Director Marsh & McLennan says employer mandates will be rare

Dan Glaser, CEO of Marsh & McLennan, told CNBC on Thursday that he did not anticipate that employers would widely apply coronavirus vaccine mandates.

In an interview with the Squawk Box, Glaser said corporate America fully recognizes the importance of vaccines in fighting the pandemic. “Don’t get me wrong: CEOs want their employees vaccinated, but I think mandates will be very rare,” he said.

Still, Glaser, who has run a New York-based consulting firm and insurance broker since 2013, said Marsh & McLennan advises clients to “strongly encourage” vaccination against Covid-19. “We all want to go back to a more normal lifestyle … and that really requires vaccines,” he said.

The first Americans outside of clinical trials began vaccination against Covid-19 last week, and health workers and residents of long-term care facilities are given priority in the initial wave of available doses.

It will still take time for vaccines to be widely available to the general public, Glaser noted, which is an important part of the puzzle for companies as they consider policies. “It’s still a long way off, especially when you think on a global basis,” he said.

“In general, each term should actually be a government action as opposed to individual companies,” he added. “If we leave that to companies, there will be huge variability, and that nullifies the whole purpose of broad, broad vaccination.”

Earlier this week, Chipotle Mexican Grill CEO Brian Niccol told CNBC that the company currently has no plans to require employees to be vaccinated against Covid-19. Social media giant Facebook reportedly won’t need vaccinations to get employees back to the office.
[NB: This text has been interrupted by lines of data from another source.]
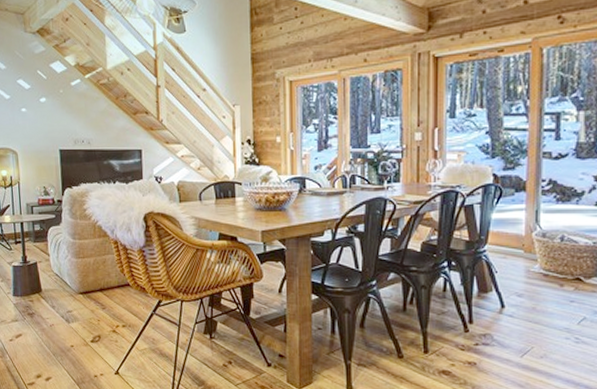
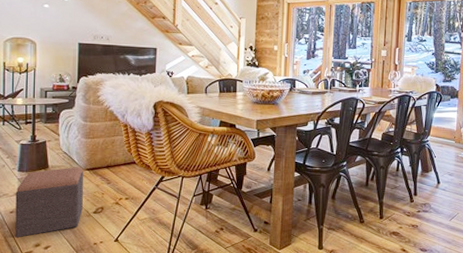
footstool: none [12,290,80,368] -> present [15,167,83,238]

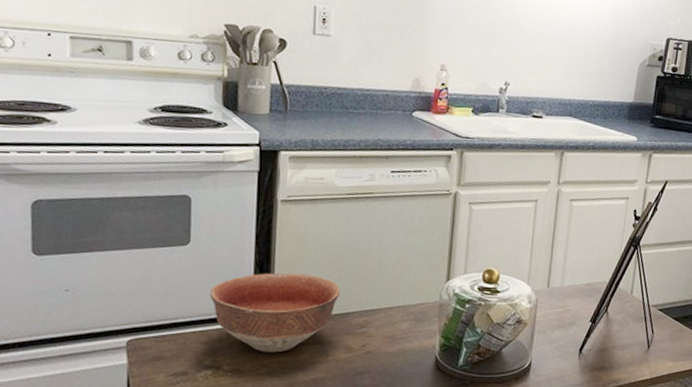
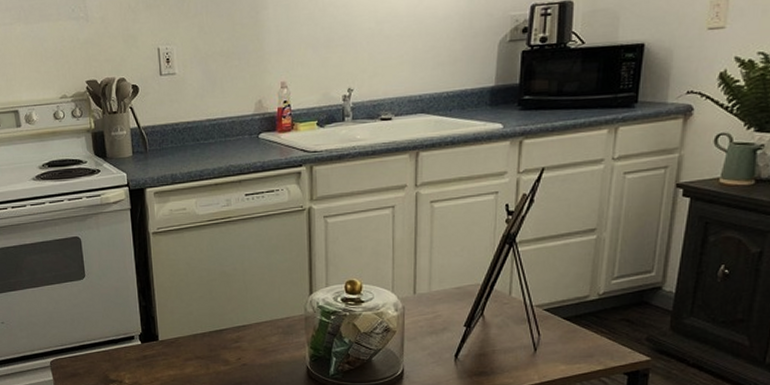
bowl: present [210,272,341,353] -> none [106,296,213,367]

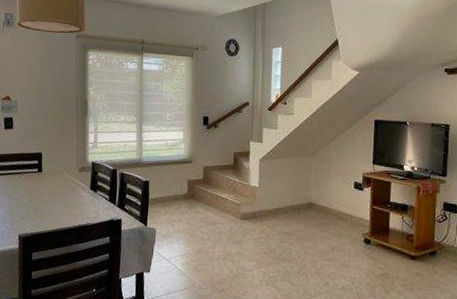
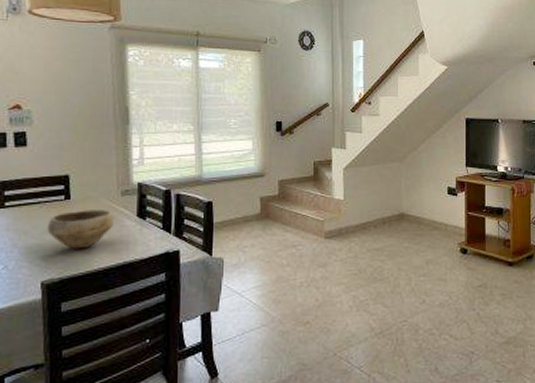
bowl: none [24,181,74,212] -> present [47,210,115,249]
Ford and General Motors have also said they will not issue vaccination mandates.

However, a survey by Yale University’s Institute for Executive Leadership suggests that there may be some will among some C-suites to set up vaccines against Covid-19. Just over 70% of CEOs surveyed at a recent summit said vaccines should be sought by companies at work, according to data shared for CNBC by Jeffrey Sonnenfeld, who led a virtual gathering of executives.

There is some question as to whether companies can currently approve vaccination against Covid-19, as the Food and Drug Administration has only issued emergency approvals, which are not the same as full approvals. That’s why the UAB health system in Alabama doesn’t require it, CEO Will Ferniany told CNBC on Dec. 17. However, if full approval is granted later and companies decide to enforce vaccination requests, legal experts told CNBC earlier this month, employees who refuse vaccination could be fired.

Glaser said that the question of the importance of widespread immunizations for the resumption of economic activity does not arise. “I’m just telling you a reality I don’t believe in from the companies we talk to that there is an appetite for vaccination mandates,” he said.